**The input:**

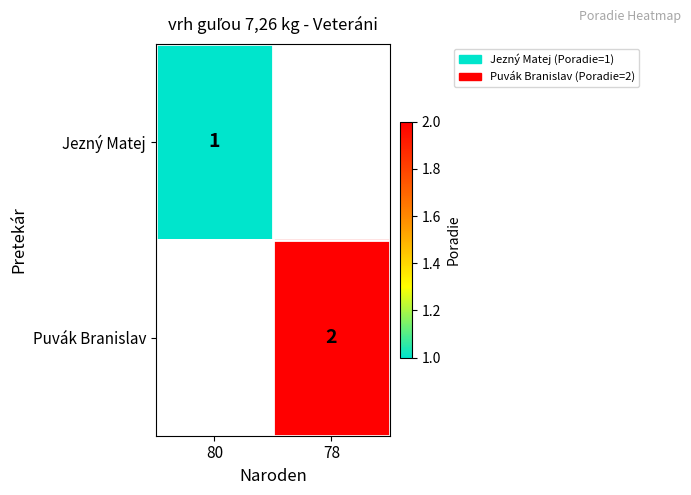

At how many categories does at least one series exceed 1?

1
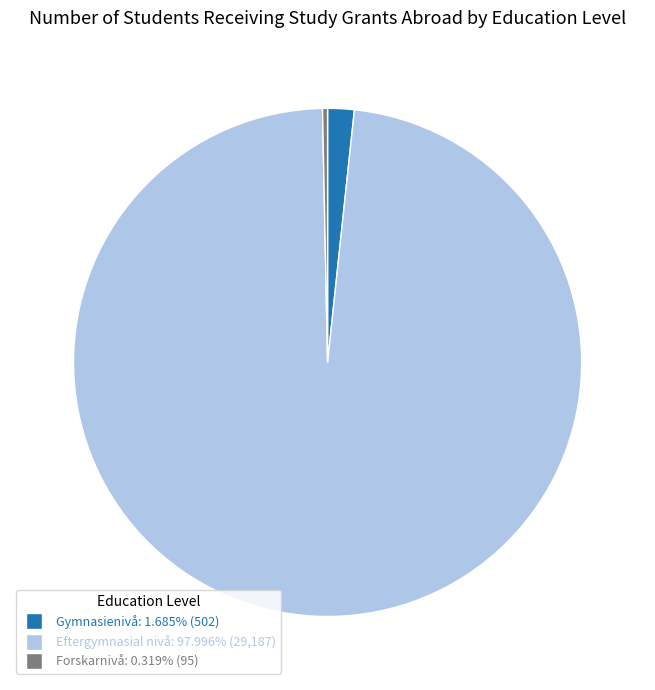

Does Eftergymnasial nivå: 97.996% (29,187) account for over 50% of the chart?

Yes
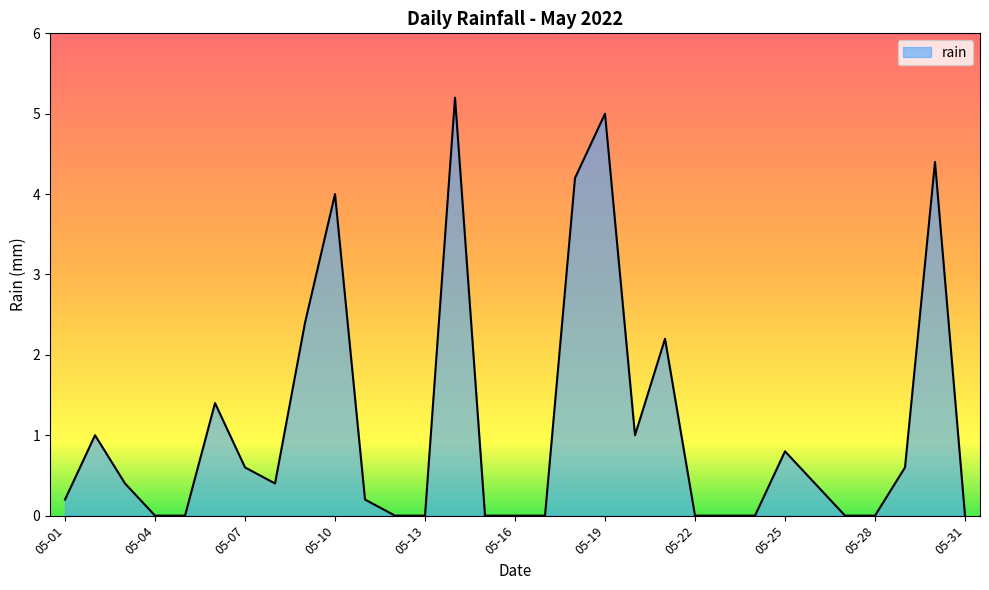

Reading left to right, list all the values displayed in this chart.

0.2	1.0	0.4	0.0	0.0	1.4	0.6	0.4	2.4	4.0	0.2	0.0	0.0	5.2	0.0	0.0	0.0	4.2	5.0	1.0	2.2	0.0	0.0	0.0	0.8	0.4	0.0	0.0	0.6	4.4	0.0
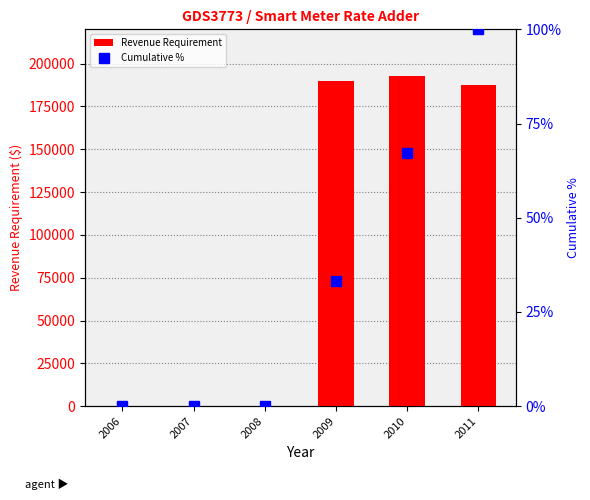

What is the difference between the maximum and minimum values in the Revenue Requirement series?

192937.5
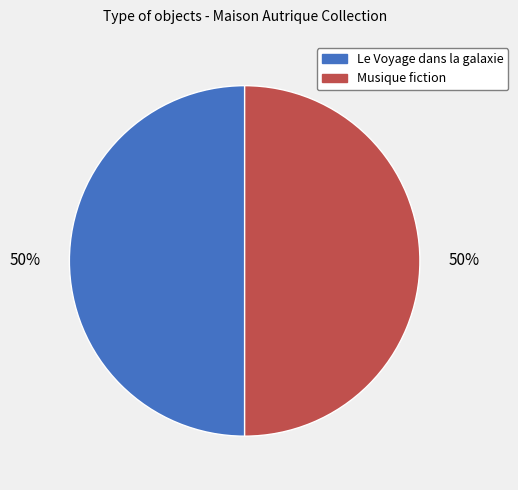

Is it true that Musique fiction is 50% of the pie?

True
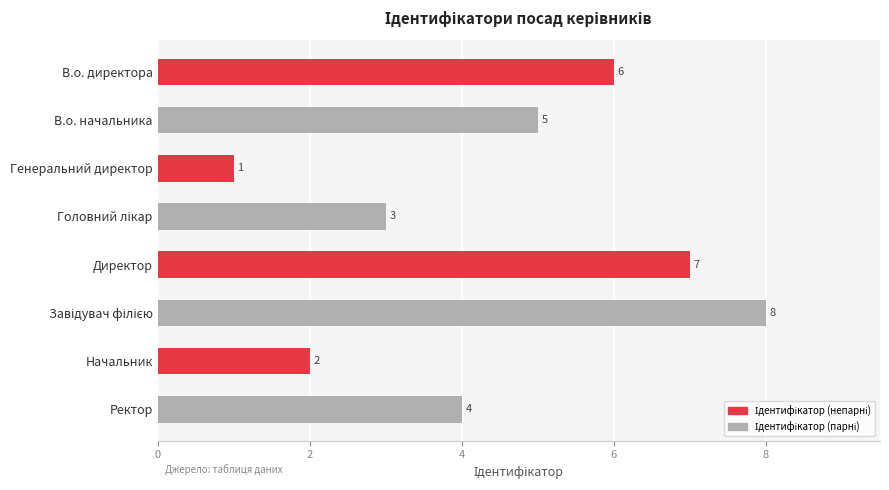

Which label corresponds to the smallest value in the chart?

Генеральний директор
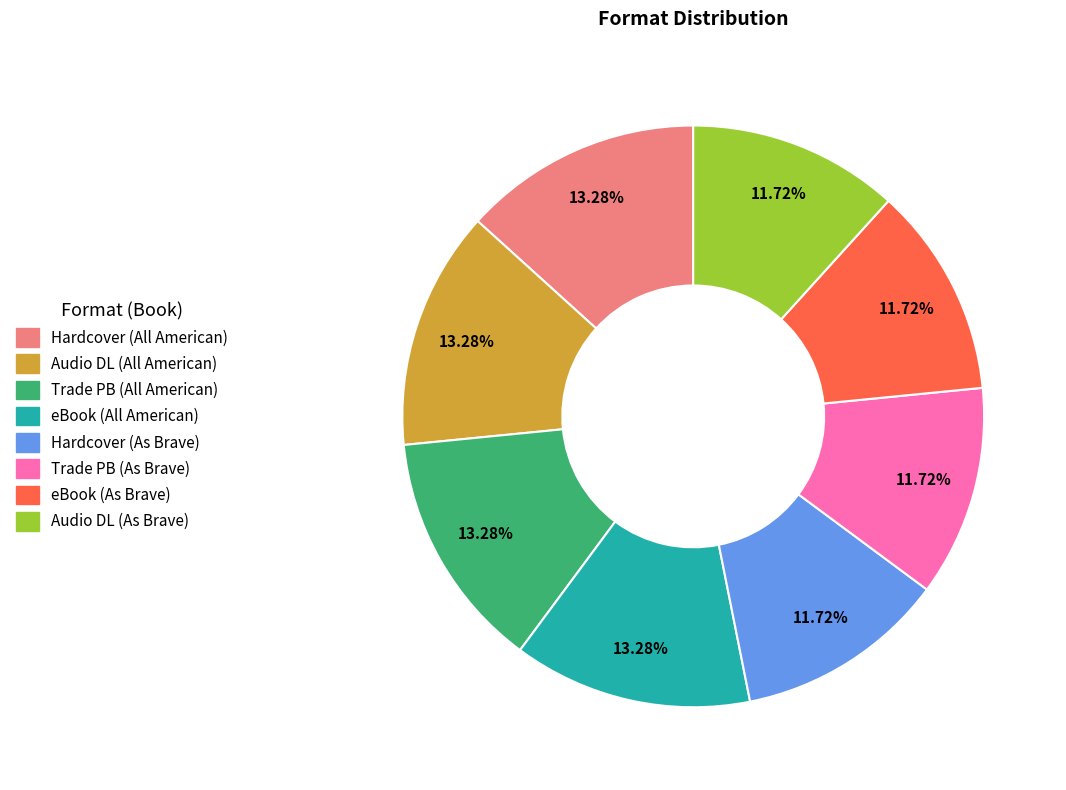

Is there any slice that represents more than half of the pie?

No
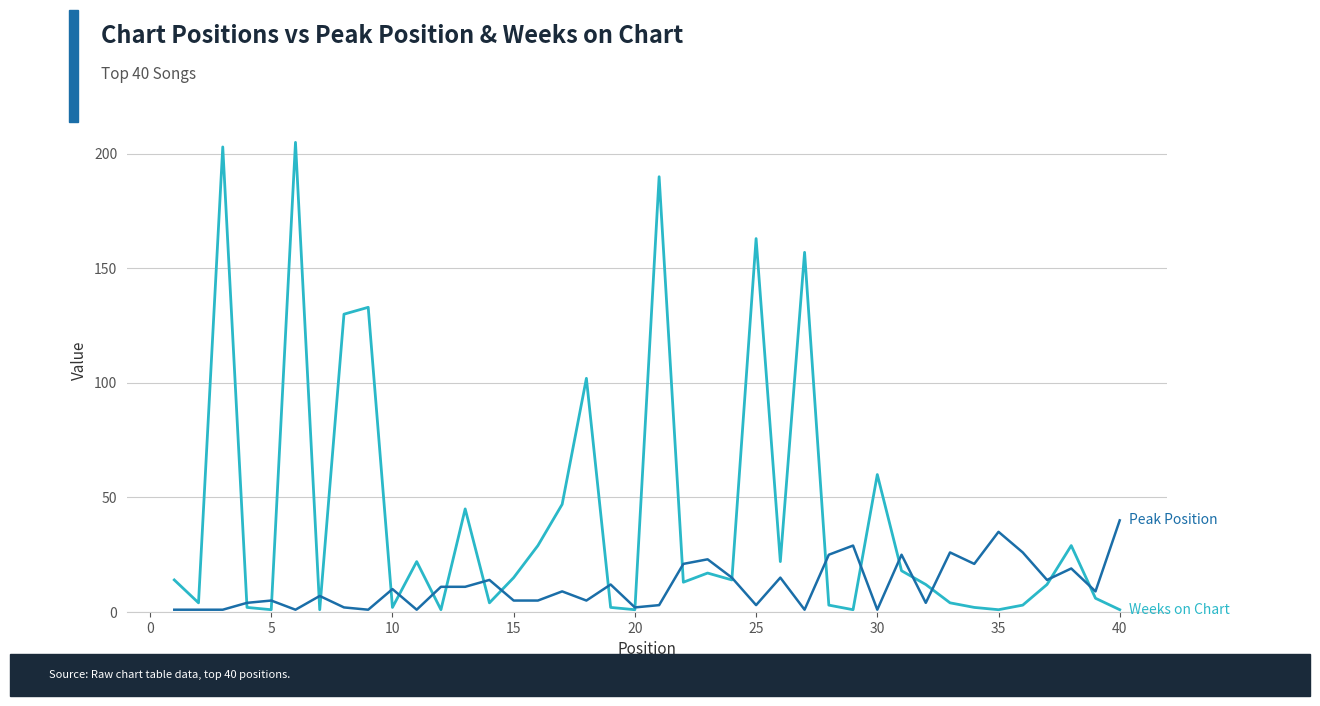

What is the maximum value shown in the chart?

205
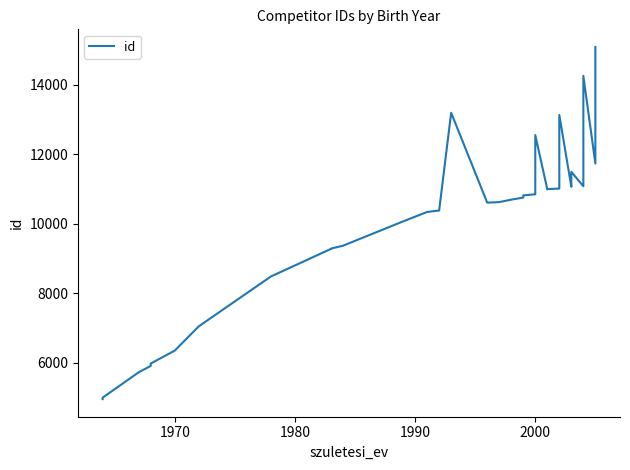

Reading left to right, extract all data points from this chart.

4961	4964	5004	5732	5915	5984	6355	7053	8485	9278	9287	9369	10068	10339	10381	13189	10607	10622	10693	10753	10815	10847	11519	12547	10991	10995	11012	11039	11569	13127	11062	11067	11492	11077	11326	13395	13665	14250	11730	15081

**Prompt:** Give everything from the line containing "What is the maximum value shown in the chart?" down to the end of the entries above as a JSON list of strings, one string per line, with blank lines and the pictures left out.

**Written solution:**
[
  "What is the maximum value shown in the chart?",
  "205",
  "Reading left to right, extract all data points from this chart.",
  "4961\t4964\t5004\t5732\t5915\t5984\t6355\t7053\t8485\t9278\t9287\t9369\t10068\t10339\t10381\t13189\t10607\t10622\t10693\t10753\t10815\t10847\t11519\t12547\t10991\t10995\t11012\t11039\t11569\t13127\t11062\t11067\t11492\t11077\t11326\t13395\t13665\t14250\t11730\t15081"
]